Find a matrix that maps a rotation of $60º$ around a line $r(t) = 0 + t (1, 1, 1)$
I have some problems with these kind of rotations, because you aren't rotating around a $x, y$ or $z$ axis, so you can't directly use the rotational formula i.e.: $$\begin{pmatrix}\cos\theta & -\sin\theta\\ \sin\theta & \cos\theta\\ & & 1 \end{pmatrix}$$ I have tried to change basis, where the orthonormal basis is $v_1 = \frac{\sqrt 3}{3} (1, 1, 1)$, $v_2 = \frac{\sqrt2}{2} (1, -1, 0)$, $v_3 = \frac{\sqrt 6}{6} (1, 1, -2)$, but then got stuck.
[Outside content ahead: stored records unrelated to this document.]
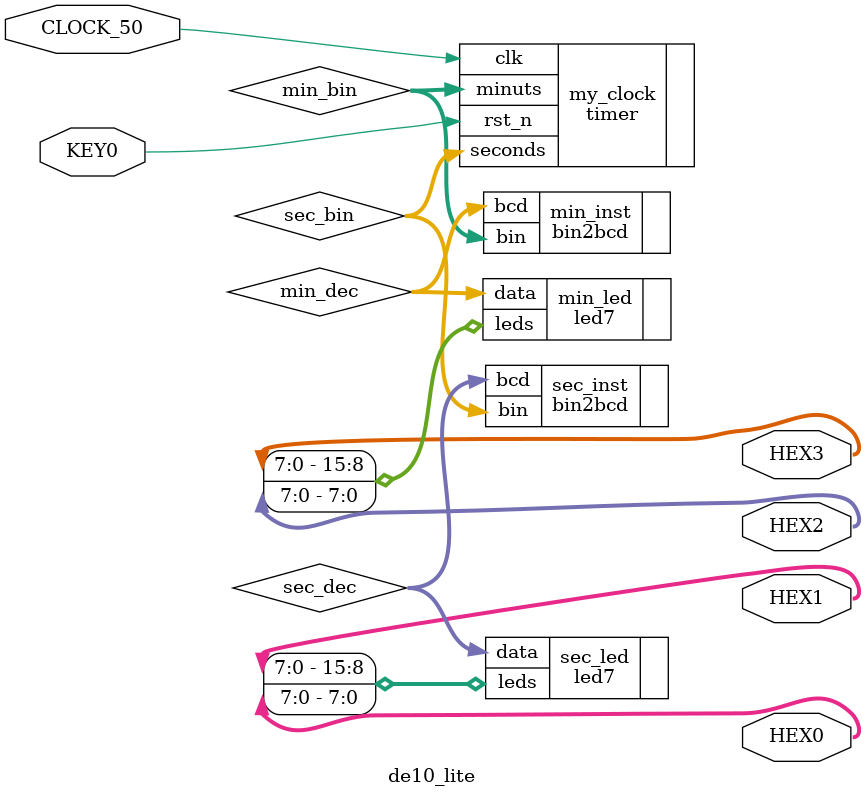
<source format=v>
module de10_lite
(
 input        CLOCK_50,
 input [0:0]  KEY0,
 output [7:0] HEX3,
 output [7:0] HEX2,
 output [7:0] HEX1,
 output [7:0] HEX0
);

  wire [7:0]  sec_bin;
  wire [7:0]  sec_dec;
  wire [7:0]  min_bin;
  wire [7:0]  min_dec;
  
  
  timer #(.ref_clock(50000000))
  my_clock
    (
     .clk     ( CLOCK_50  ),
     .rst_n   ( KEY0    ),
     .seconds ( sec_bin   ),
     .minuts  ( min_bin   )
    );

  // Conversion time to decimal system
  bin2bcd 
    #( .IN_WIDTH (8),
       .DIGITS    (2)
     )
  sec_inst
    (
     .bin(sec_bin),
     .bcd(sec_dec)
     );

  bin2bcd 
    #( .IN_WIDTH (8),
       .DIGITS    (2)
     )
  min_inst
    (
     .bin(min_bin),
     .bcd(min_dec)
     );
  
  // Time on 7segment display
  led7 #(.COUNT(2)) sec_led
    (
     .data ( sec_dec     ),
     .leds ( {HEX1,HEX0} )
    );
  
  led7 #(.COUNT(2)) min_led
    (
     .data ( min_dec     ),
     .leds ( {HEX3,HEX2} )
    );
  
endmodule // de10_lite

</source>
I know I should somehow make a matrix that maps from standard basis to my new basis.
Am I even on the right path or is this completely wrong?
Consider the linear map such that its matrix with respect to $B=\{v_1,v_2,v_3\}$ is$$M=\begin{bmatrix}1&0&0\\0&\frac12&-\frac{\sqrt3}2\\0&\frac{\sqrt3}2&\frac12\end{bmatrix}.$$So, if$$P=\begin{bmatrix}\frac1{\sqrt3}&\frac1{\sqrt2}&\frac1{\sqrt6}\\\frac1{\sqrt3}&-\frac1{\sqrt2}&\frac1{\sqrt6}\\\frac1{\sqrt3}&0&-\frac2{\sqrt6}\end{bmatrix}$$and if $T$ is the matrix of your rotation with respect to the standard basis, then $M=P^{-1}TP$ and therefore$$T=PMP^{-1}=\begin{bmatrix}\frac{2}{3} & -\frac{1}{3} & \frac{2}{3} \\ \frac{2}{3} & \frac{2}{3} & -\frac{1}{3} \\ -\frac{1}{3} & \frac{2}{3} & \frac{2}{3}\end{bmatrix}.$$